Not the be-all, end-all
ACOs are a start, but insurers, hospitals, patients all must do their part too
Having read the proposed accountable care organization regulations, it appears that the CMS is heroically trying to address major shortfalls in the American healthcare provider system by emphasizing effectiveness in terms of quality and outcome measures, and efficiency in terms of cost reduction and best practices. Central to this effort is the attempt to incentivize the integration of care for Medicare patients by primary-care physicians and, to a much lesser extent, by hospitals or other healthcare providers.
There is very little in the regulations about hospitals. They can be members and participants of an ACO but “not in control,” and there is little if any specification of their role as is the similar situation for specialists, inter-professionalism, the medical home and disadvantaged populations (save for inclusion of federally qualified and rural health centers as participants). So this effort is broadly and almost universally concentrating on primary-care doctors directing and, inferentially, controlling care.
In addition to uncharted and risky legal, tax and financial hurdles that ACOs need to navigate, there are entrenched provider and patient issues with which they must reckon. American healthcare has been practiced and reimbursed traditionally on a silo basis. Feefor-service and DRG reimbursement methods are closely related to the cost of specialty resources and procedures. Unfortunately, there are no real incentives for specialists to collaborate across specialty lines, including those of primary care.
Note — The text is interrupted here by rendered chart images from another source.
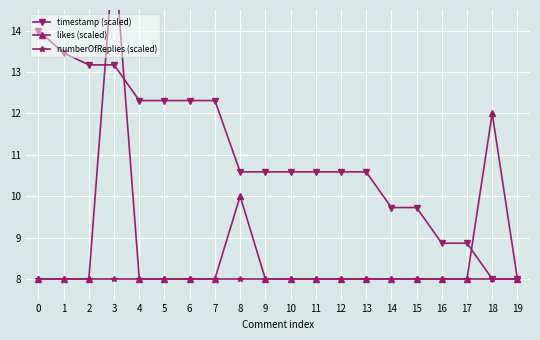

Is this an area chart (filled region under the line)?

No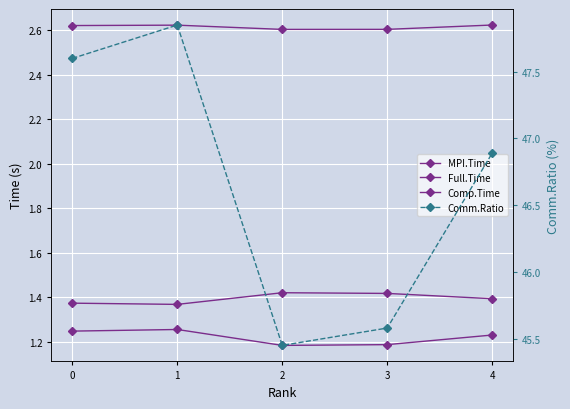

Reading right to left, list all the values displayed in this chart.

MPI.Time: 4=1.2	3=1.2	2=1.2	1=1.3	0=1.2
Full.Time: 4=2.6	3=2.6	2=2.6	1=2.6	0=2.6
Comp.Time: 4=1.4	3=1.4	2=1.4	1=1.4	0=1.4
Comm.Ratio: 4=46.9	3=45.6	2=45.5	1=47.9	0=47.6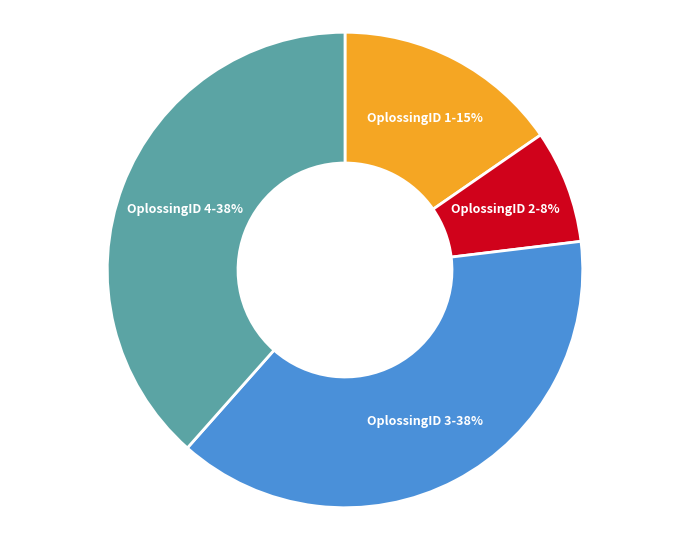

Which has a higher value, OplossingID 2 or OplossingID 4?

OplossingID 4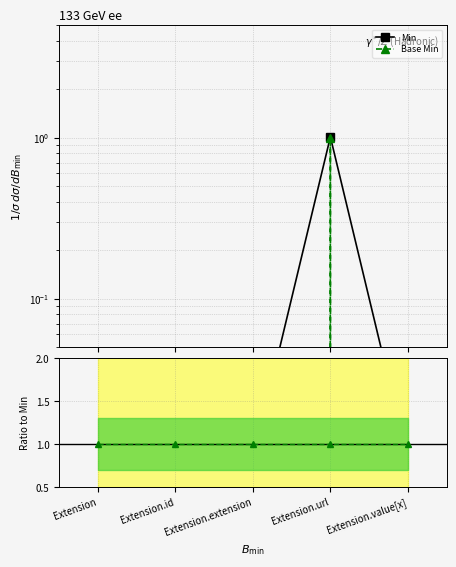

At which category does Base Min reach its first local peak?

Extension.url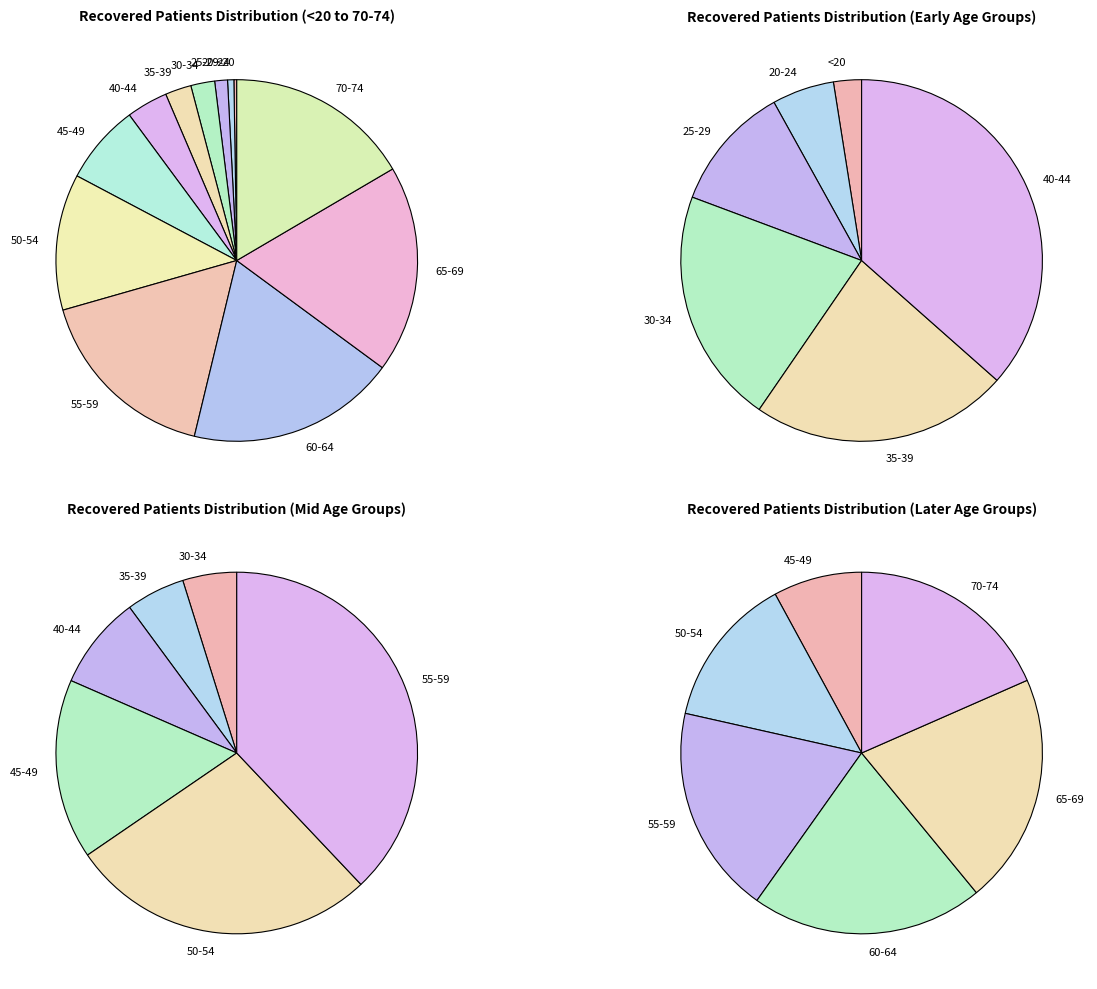

Rank the categories by value from lowest to highest.

<20, 20-24, 25-29, 30-34, 35-39, 40-44, 45-49, 50-54, 70-74, 55-59, 65-69, 60-64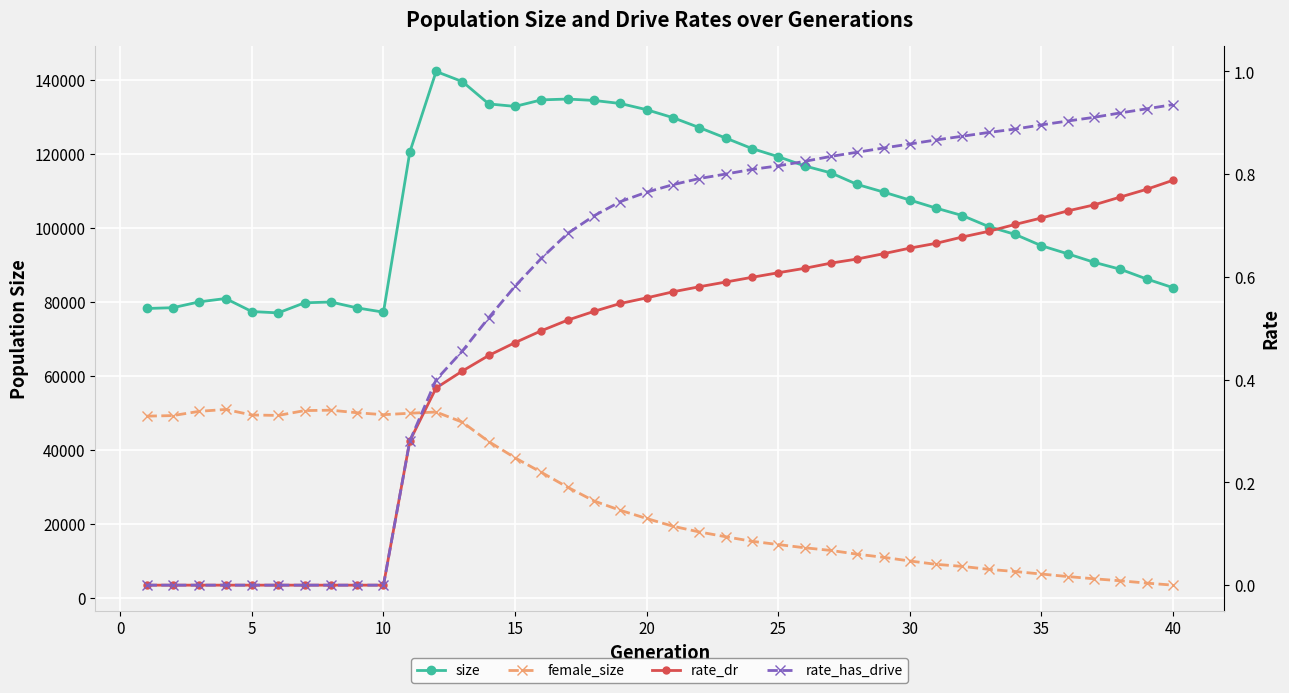

Rank the series at 35 from lowest to highest value.

rate_dr, rate_has_drive, female_size, size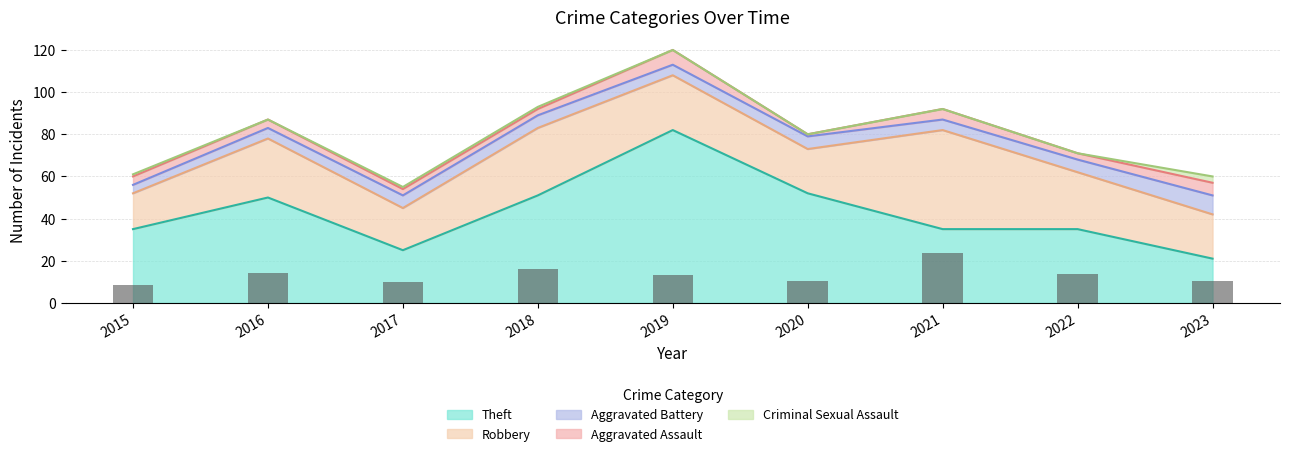

The Theft series shows 16 at 2016. True or false?

False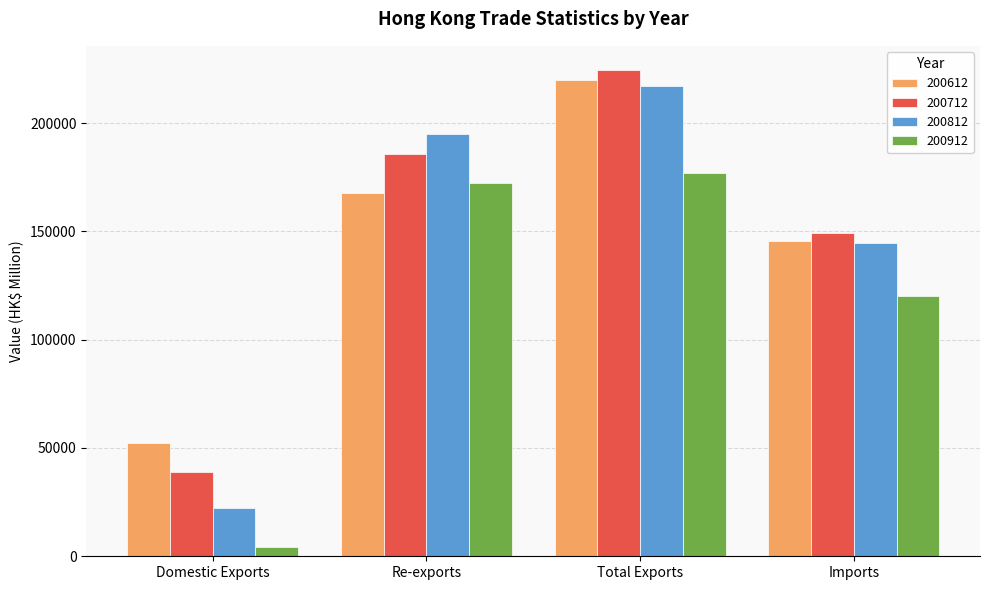

At how many categories does at least one series exceed 223602?

1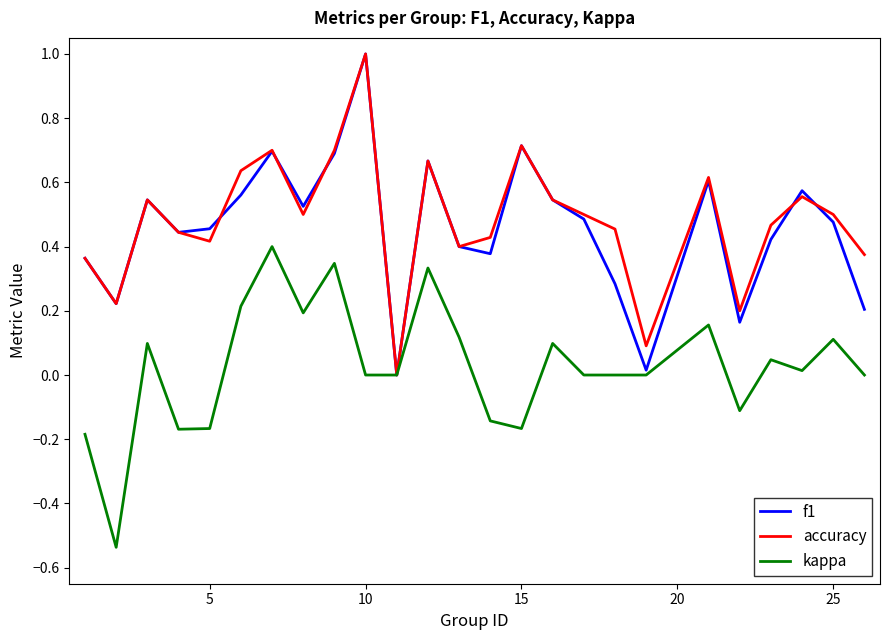

What is the greatest value displayed?

1.0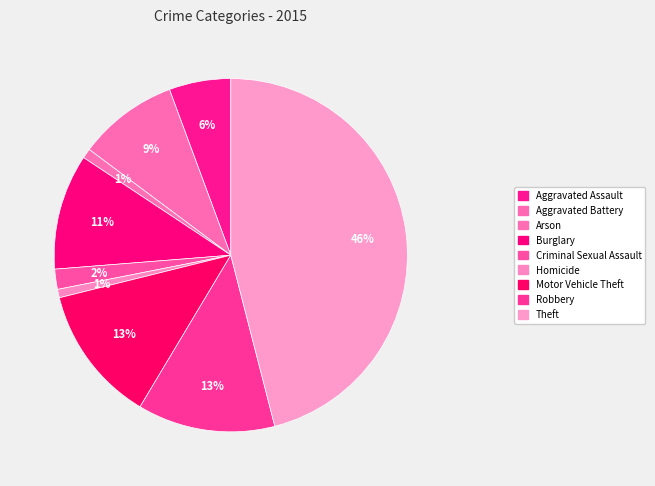

To the nearest percent, what is the difference between the largest and smallest slice percentages?

45%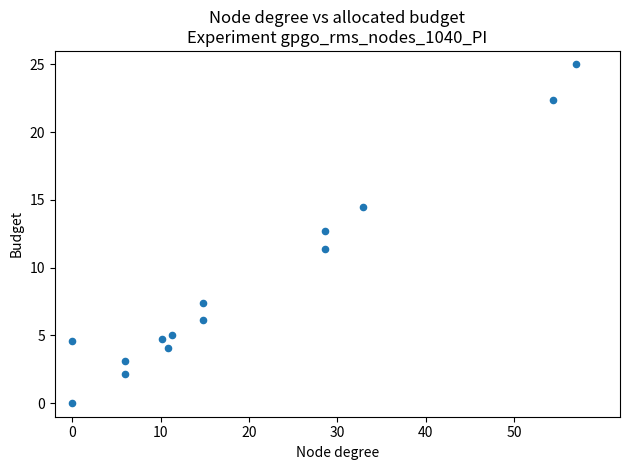

What is the range of X values (max minus min)?

57.0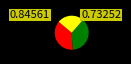

How many slices are in this pie chart?

3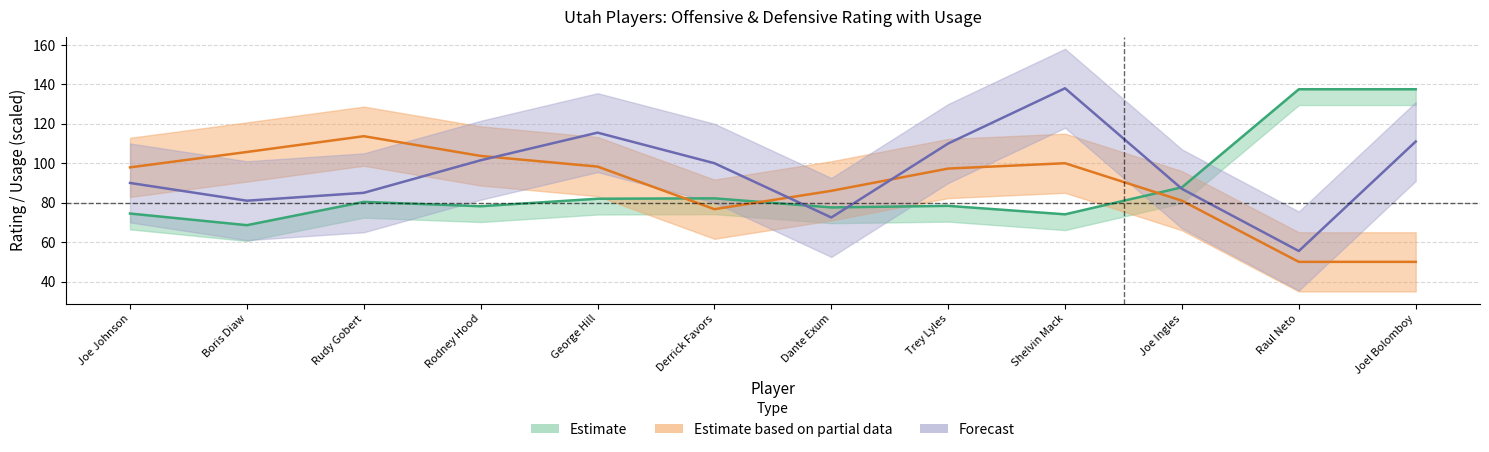

Reading right to left, transcribe all the data shown in this chart.

OFF_RATING: 137.5	137.5	87.8	74.1	78.4	77.6	82.2	82.0	78.2	80.4	68.6	74.5
DEF_RATING: 50.0	50.0	81.0	100.0	97.3	86.0	76.7	98.3	103.7	113.7	105.7	97.9
USG_PCT: 111.0	55.5	87.0	138.0	110.0	72.5	100.0	115.5	101.5	85.0	81.0	90.0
Primary-care physicians of ACOs will have real challenges overcoming these deeply embedded systemic obstacles. This becomes an even more difficult task when the Medicare beneficiaries assigned by the CMS to an ACO have the freedom to go to any other provider they choose, including those outside of the ACO network. Nor does the assigned patient need to share their medical records among other ACO network providers. Moreover, ACOs are prohibited from advertising for Medicare beneficiaries, even if the number of assigned Medicare beneficiaries is in jeopardy of going below the threshold of 5,000.
And lastly, the primary-care physicians of ACOs also are expected to exercise gentle hands in being patient case coordinators, assurers, referrers, advocates, educators, preventers, enforcers, monitors, motivators and stewards of
The most important variable in the healthcare system might be an educated and informed citizen.
public health. These are high expectations. The proposed regulations and policies are focused only on Medicare beneficiaries with the hope that there might eventually be spillover to other categories of government and commercially insured patients, for which there are currently no laws or regulations or policies protecting ACOs. These also are additional roles where physicians and hospitals have not had much formal education, training or experience.
At least it is a start in recognizing the problems and attempting to address them from the healthcare provider side of this multivariable equation. Insurers of healthcare, for example, should be more than just the financiers of healthcare services. They should also assist ACO providers in the new roles that they are expected to assume.
And how about the patient? Does he or she have any responsibility other than paying taxes and insurance premiums, and maybe showing up to be taken care of and be educated by an ACO physician? To what extent should the patient be expected to understand what ACOs are all about before deciding whether to cooperate?
One could logically argue that the most important variable in the American healthcare system equation is an educated and informed citizen, a process that ideally begins long before their entry into the healthcare system, or entry by someone for whom they are responsible or concerned. We know that reading, writing, arithmetic and thinking are the bulwarks of education in the U.S. Why not add knowledge of personal health and the American healthcare system? What could be any more important in life than understanding how to care for self and others throughout life?
Such literacy, if begun and required from grade one through college, would be most useful to politicians, regulators, clinicians, insurers and citizens themselves as patients and caregivers to those they love—a child, spouse or parent. Although this is a long-term variable that involves cultural change and will span many political careers, there is an urgency that it begin today.
Educators will argue that students already get physical hygiene education and learn about unhealthy habits and lifestyles. But what do they know about illness, disease, chronicity, healthcare professionals, providers, economics, insurance, the elderly, the right questions, who to ask, where to start and so on, until they are actually confronted with a problem and are required to learn as they go.
Educators will argue that these topics will place an additional unwelcomed financial burden on education in preparation and teaching. Perhaps they are topics that could be creatively integrated into the readings, problem solving and exercises of existing curriculums.
So, is the ACO the answer? Not entirely. It is, perhaps, a new approach in helping to better define the problem nationally and in helping to identify other long-term solutions. Past approaches, whether for healthcare research, the provision of healthcare services or healthcare basic individual education, are scattered at best. Organized and cumulative knowledge and literacy about healthcare seems to be a way of bringing it all together for better understanding and a better, more rational healthcare future.